Violences policières : Crimes sans châtiments
Classements sans suite, non-lieux acquittements – au pire, du sursis… L’impunité judiciaire a force de loi.
dans l’hebdo N° 1485 Acheter ce numéro
Z yed et Bouna, on n’oublie pas, on ne pardonne pas. » Dix ans que ces cris résonnent par-delà la ville de Clichy-sous-Bois, mais c’est à Rennes que le procès s’est tenu, le 18 mai 2015. Énième épisode judiciaire de la tragédie du 27 octobre 2005 qui avait provoqué des émeutes sans précédent dans nombre de banlieues françaises. Face à la décision du juge, on ne retient qu’une chose : l’impunité judiciaire dont jouissent les forces de l’ordre.

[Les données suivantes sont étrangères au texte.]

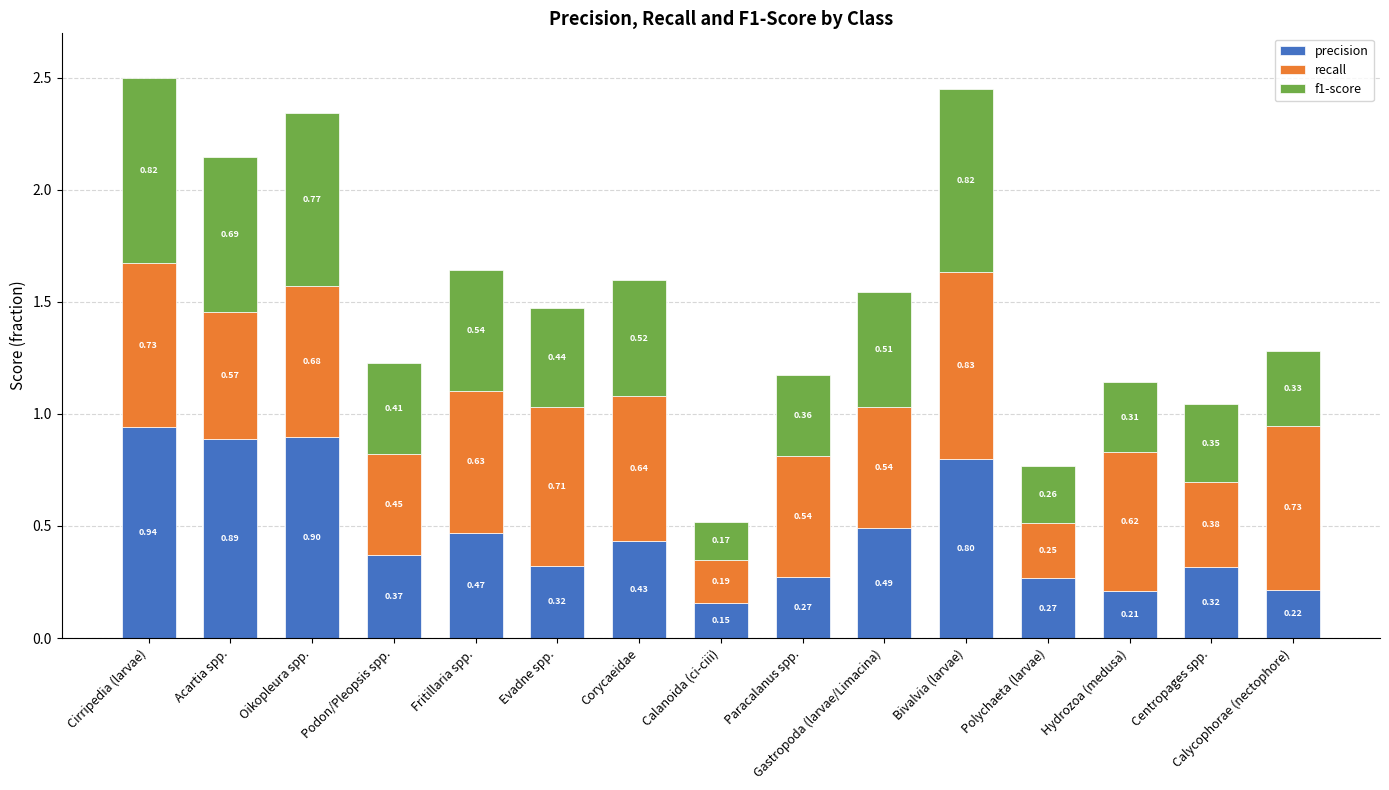

At which category is the sum across all series the highest?

Cirripedia (larvae)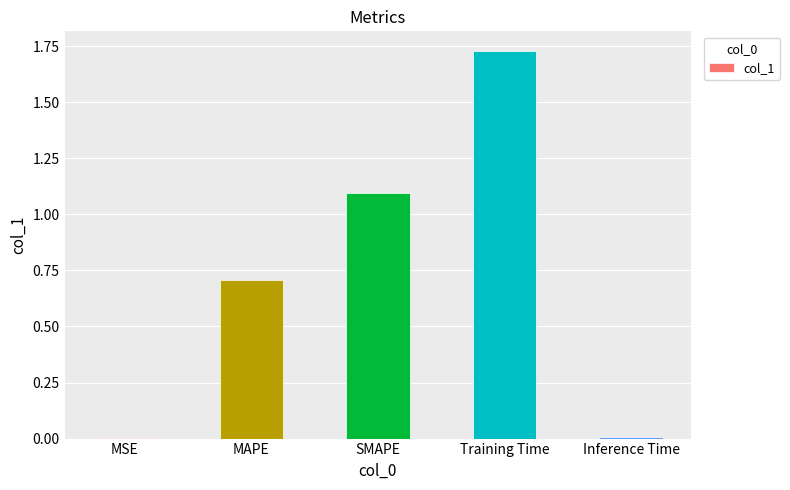

Between SMAPE and Inference Time, which is larger?

SMAPE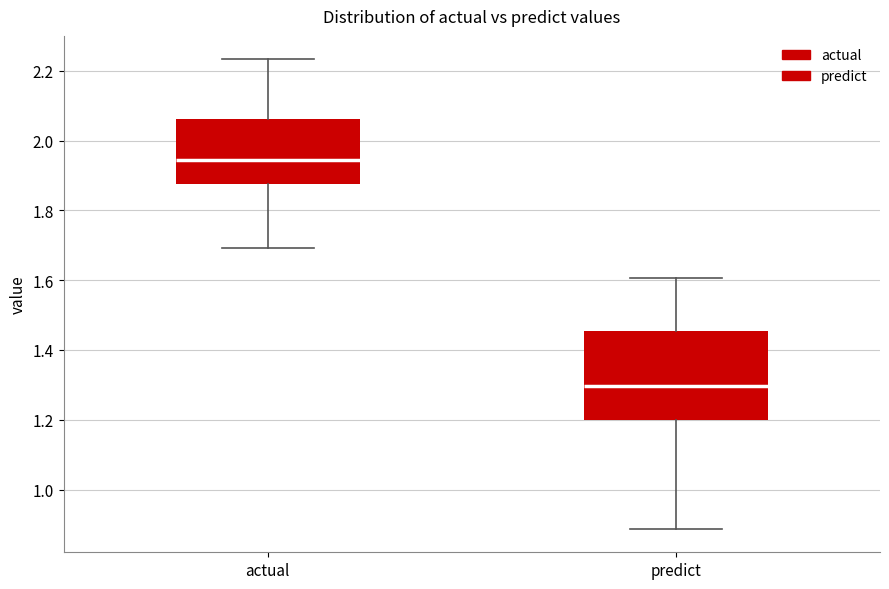

Reading left to right, read every box against the y-axis: the position of its median line, the range the box covers, and the ends of its whiskers. The values are not printed on the chart, so give them approximately, as read against the axis.

actual: median 1.94, box 1.88 to 2.06, whiskers 1.70 to 2.24
predict: median 1.30, box 1.20 to 1.46, whiskers 0.88 to 1.60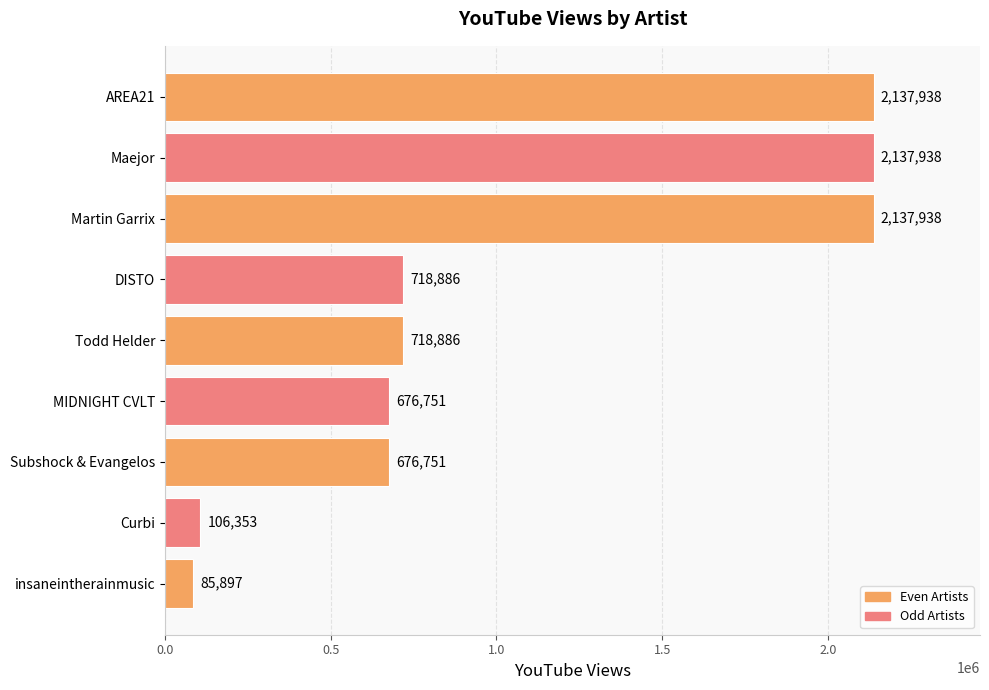

What is the label of the 8th bar from the top?

Curbi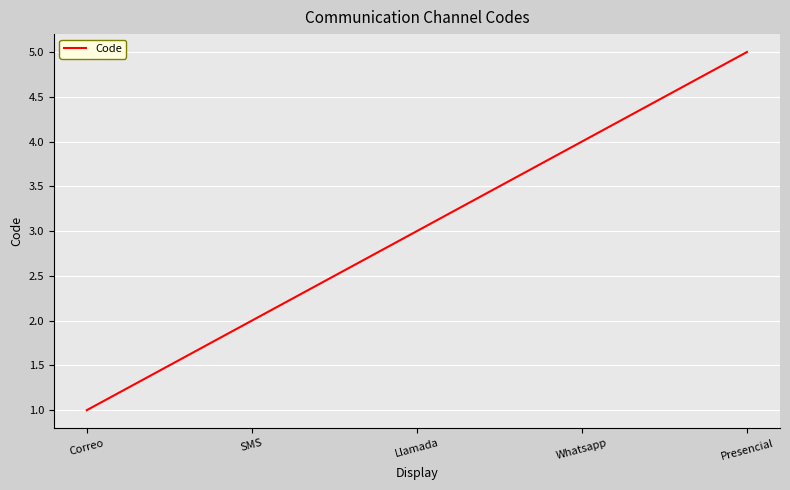

Rank the categories by value from lowest to highest.

Correo, SMS, Llamada, Whatsapp, Presencial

À lire aussi >> Depuis 2000, les trop nombreuses victimes des violences policières
Ce sentiment d’injustice, les familles de victimes de violences policières le connaissent bien. En 2009, Amnesty International pointait dans un rapport « l’impunité » dont bénéficient les forces de l’ordre accusées de violations des droits de l’homme. « Sur 663 plaintes examinées par l’organe d’inspection de la police en 2005, seules 16 ont conduit à la radiation des agents concernés », note le rapport. Mais, en France, les statistiques officielles sur les violences policières et les morts par balles à la suite d’une intervention policière n’existent pas. C’est donc grâce à des sources non officielles, comme les sites d’information StreetPress ou Bastamag, ou encore les associations et collectifs tels qu’Urgence notre police assassine, qu’on peut prendre connaissance des chiffres. Amnesty se fonde sur les données de l’Inspection générale de la police nationale (IGPN). « De très nombreuses plaintes déposées contre des agents des forces de l’ordre sont classées sans suite par le parquet avant même d’arriver au tribunal », ajoute le rapport de l’ONG.
Le non-lieu semble une pratique courante. C’est ainsi que s’est terminée l’affaire judiciaire de la mort de Lamine Dieng, le 17 juin 2007 à Paris, consécutive à une immobilisation réalisée « d’une manière peu académique », note le rapport de la Commission nationale de déontologie de la sécurité (CNDS). La même méthode que celle qu’auraient utilisée les gendarmes avec Adama Traoré.
Le site StreetPress recense, depuis 2000, 47 décès liés aux interventions des forces de l’ordre, et aucun policier impliqué n’est allé en prison. Un tiers de ces affaires a abouti à un classement sans suite, un non-lieu ou un acquittement. Ce fut le cas après la mort de Joseph Guerdner, abattu en mai 2008 d’une balle dans le dos alors qu’il tentait de s’enfuir d’une garde à vue à Draguignan. Trois ans plus tard, la France a été condamnée par la Cour européenne des droits de l’homme pour cet acquittement. Et, lorsqu’une condamnation est prononcée, il s’agit généralement d’une peine avec sursis. En 1990, déjà, les deux policiers accusés de la mort de Malik Oussekine avaient écopé respectivement de cinq et deux ans de prison avec sursis.